▶ INSTRUCTION:
Print the lines from the start of the rows up to and including the line that contains "капитал, мы обеспечиваем", exactly as they appear.

▶ DATA FOR PROCESSING:
┄┄┄┄┄┄
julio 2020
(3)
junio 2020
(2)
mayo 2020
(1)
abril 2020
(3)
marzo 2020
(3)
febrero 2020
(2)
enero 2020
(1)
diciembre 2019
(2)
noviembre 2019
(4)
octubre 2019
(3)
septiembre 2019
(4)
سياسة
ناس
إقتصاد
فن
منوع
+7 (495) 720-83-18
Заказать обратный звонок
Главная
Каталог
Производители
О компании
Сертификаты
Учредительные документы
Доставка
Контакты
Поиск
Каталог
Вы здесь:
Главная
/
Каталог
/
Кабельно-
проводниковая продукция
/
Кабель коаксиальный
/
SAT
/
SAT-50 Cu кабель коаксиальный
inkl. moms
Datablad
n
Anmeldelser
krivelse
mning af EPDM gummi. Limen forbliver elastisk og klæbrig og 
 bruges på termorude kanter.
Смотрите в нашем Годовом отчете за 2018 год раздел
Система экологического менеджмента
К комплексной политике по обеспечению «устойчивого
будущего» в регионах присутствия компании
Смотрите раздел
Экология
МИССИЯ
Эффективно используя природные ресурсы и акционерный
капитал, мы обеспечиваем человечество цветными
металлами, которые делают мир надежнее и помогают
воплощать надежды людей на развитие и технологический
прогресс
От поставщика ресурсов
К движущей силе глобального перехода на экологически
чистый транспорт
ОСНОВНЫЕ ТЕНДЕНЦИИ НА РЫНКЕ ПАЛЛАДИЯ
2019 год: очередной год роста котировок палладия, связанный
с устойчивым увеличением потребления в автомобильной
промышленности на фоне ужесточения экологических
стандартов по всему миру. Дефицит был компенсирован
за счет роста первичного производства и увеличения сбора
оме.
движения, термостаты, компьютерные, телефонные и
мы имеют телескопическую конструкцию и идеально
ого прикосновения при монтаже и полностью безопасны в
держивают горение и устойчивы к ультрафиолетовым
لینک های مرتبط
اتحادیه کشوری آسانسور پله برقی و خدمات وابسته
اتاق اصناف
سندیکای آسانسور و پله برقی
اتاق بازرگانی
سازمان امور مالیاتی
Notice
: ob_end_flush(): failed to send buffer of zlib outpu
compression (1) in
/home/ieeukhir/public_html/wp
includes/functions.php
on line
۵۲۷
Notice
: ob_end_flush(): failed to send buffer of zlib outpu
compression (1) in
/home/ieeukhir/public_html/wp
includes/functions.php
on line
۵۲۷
┄┄┄┄┄┄
▶ ANSWER TO THIS EXERCISE:
julio 2020
(3)
junio 2020
(2)
mayo 2020
(1)
abril 2020
(3)
marzo 2020
(3)
febrero 2020
(2)
enero 2020
(1)
diciembre 2019
(2)
noviembre 2019
(4)
octubre 2019
(3)
septiembre 2019
(4)
سياسة
ناس
إقتصاد
فن
منوع
+7 (495) 720-83-18
Заказать обратный звонок
Главная
Каталог
Производители
О компании
Сертификаты
Учредительные документы
Доставка
Контакты
Поиск
Каталог
Вы здесь:
Главная
/
Каталог
/
Кабельно-
проводниковая продукция
/
Кабель коаксиальный
/
SAT
/
SAT-50 Cu кабель коаксиальный
inkl. moms
Datablad
n
Anmeldelser
krivelse
mning af EPDM gummi. Limen forbliver elastisk og klæbrig og 
 bruges på termorude kanter.
Смотрите в нашем Годовом отчете за 2018 год раздел
Система экологического менеджмента
К комплексной политике по обеспечению «устойчивого
будущего» в регионах присутствия компании
Смотрите раздел
Экология
МИССИЯ
Эффективно используя природные ресурсы и акционерный
капитал, мы обеспечиваем человечество цветными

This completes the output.